Multiple chaotic central pattern generators with learning for legged locomotion and malfunction compensation
Ren, Guanjiao, Chen, Weihai, Dasgupta, Sakyasingha, Kolodziejski, Christoph, Wörgötter, Florentin, Manoonpong, Poramate
An originally chaotic system can be controlled into various periodic dynamics. When it is implemented into a legged robot's locomotion control as a central pattern generator (CPG), sophisticated gait patterns arise so that the robot can perform various walking behaviors. However, such a single chaotic CPG controller has difficulties dealing with leg malfunction. Specifically, in the scenarios presented here, its movement permanently deviates from the desired trajectory. To address this problem, we extend the single chaotic CPG to multiple CPGs with learning. The learning mechanism is based on a simulated annealing algorithm. In a normal situation, the CPGs synchronize and their dynamics are identical. With leg malfunction or disability, the CPGs lose synchronization leading to independent dynamics. In this case, the learning mechanism is applied to automatically adjust the remaining legs' oscillation frequencies so that the robot adapts its locomotion to deal with the malfunction.
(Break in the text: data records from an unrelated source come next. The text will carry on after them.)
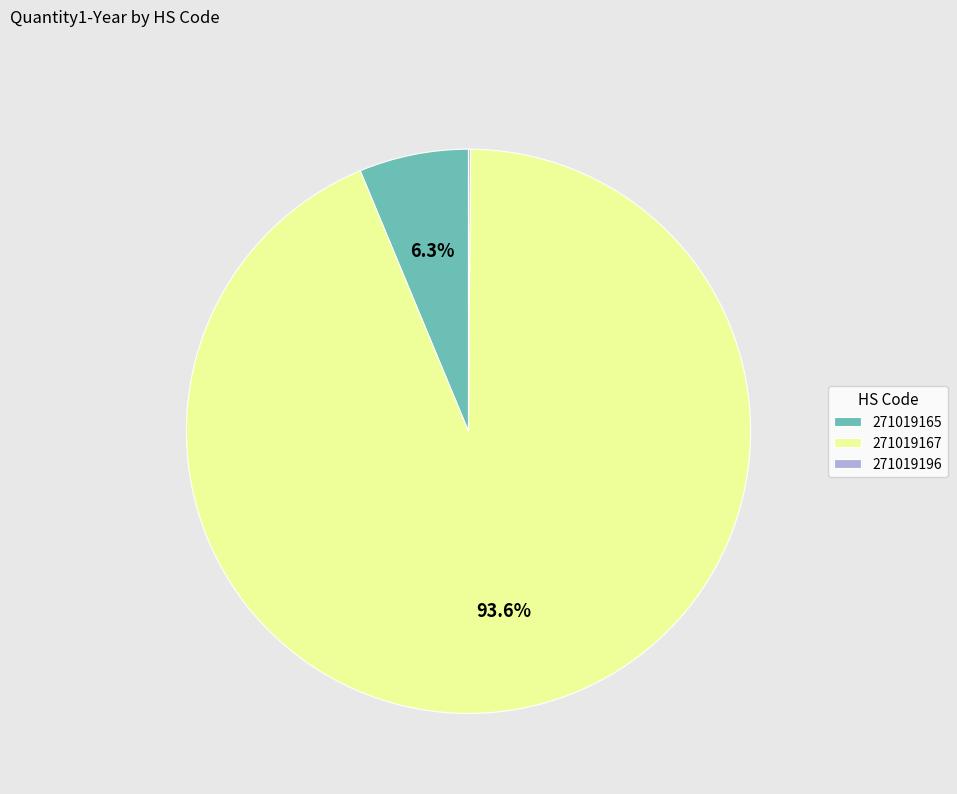

Which category accounts for the majority?

271019167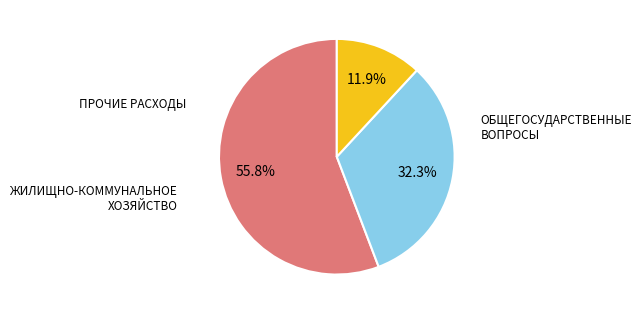

Is there a majority slice in this chart?

Yes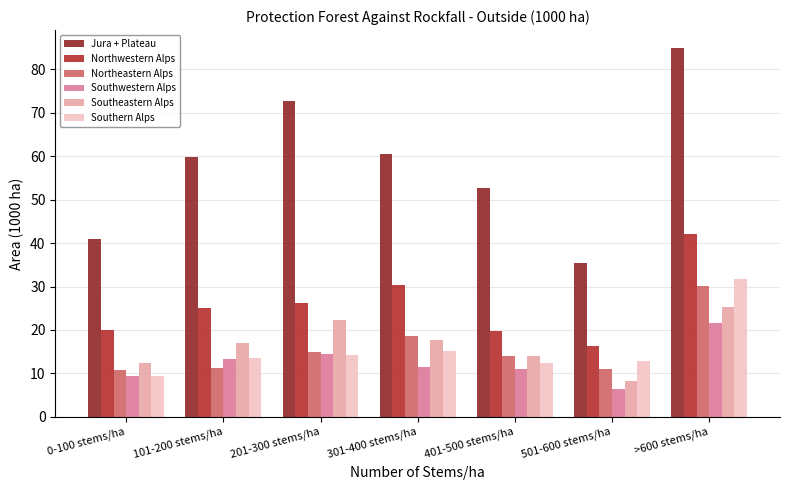

Is the value of Jura + Plateau at 301-400 stems/ha greater than the value of Southwestern Alps at 401-500 stems/ha?

Yes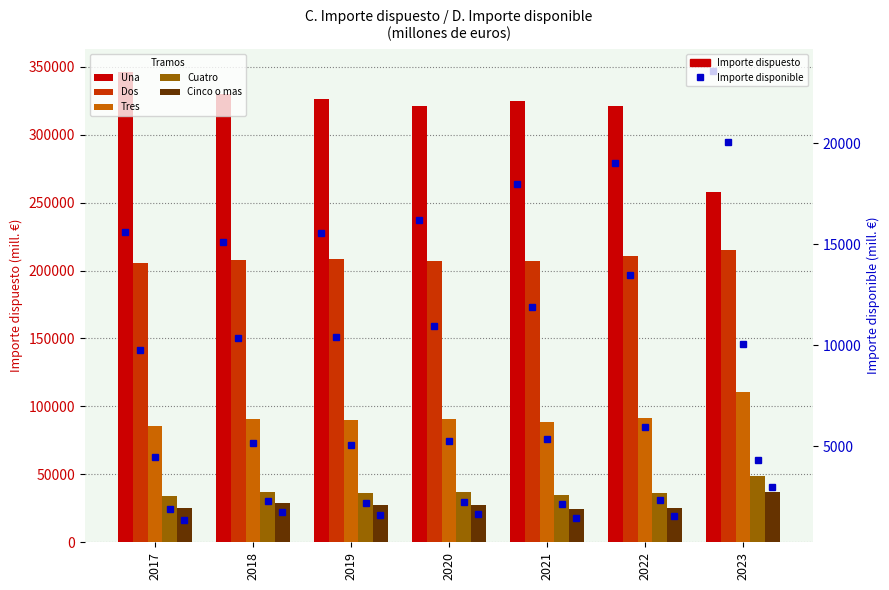

What are all the series names shown in the legend?

Una, Dos, Tres, Cuatro, Cinco o mas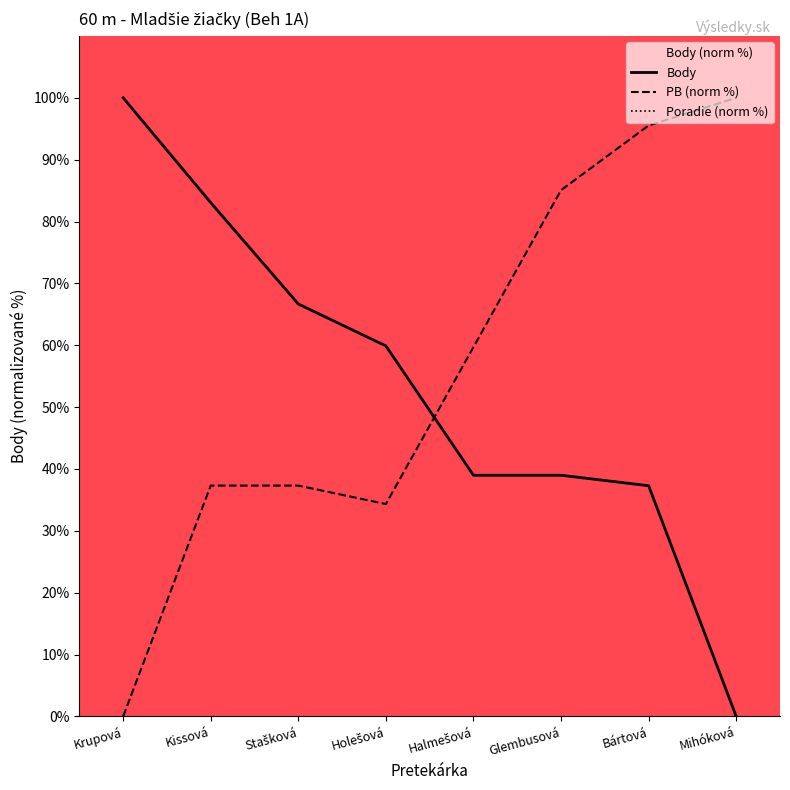

Count the number of data series in this chart.

3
As a consequence, the trajectory produced by the multiple chaotic CPGs resembles the original trajectory far better than the one produced by only a single CPG. The performance of the system is evaluated first in a physical simulation of a quadruped as well as a hexapod robot and finally in a real six-legged walking machine called AMOSII. The experimental results presented here reveal that using multiple CPGs with learning is an effective approach for adaptive locomotion generation where, for instance, different body parts have to perform independent movements for malfunction compensation.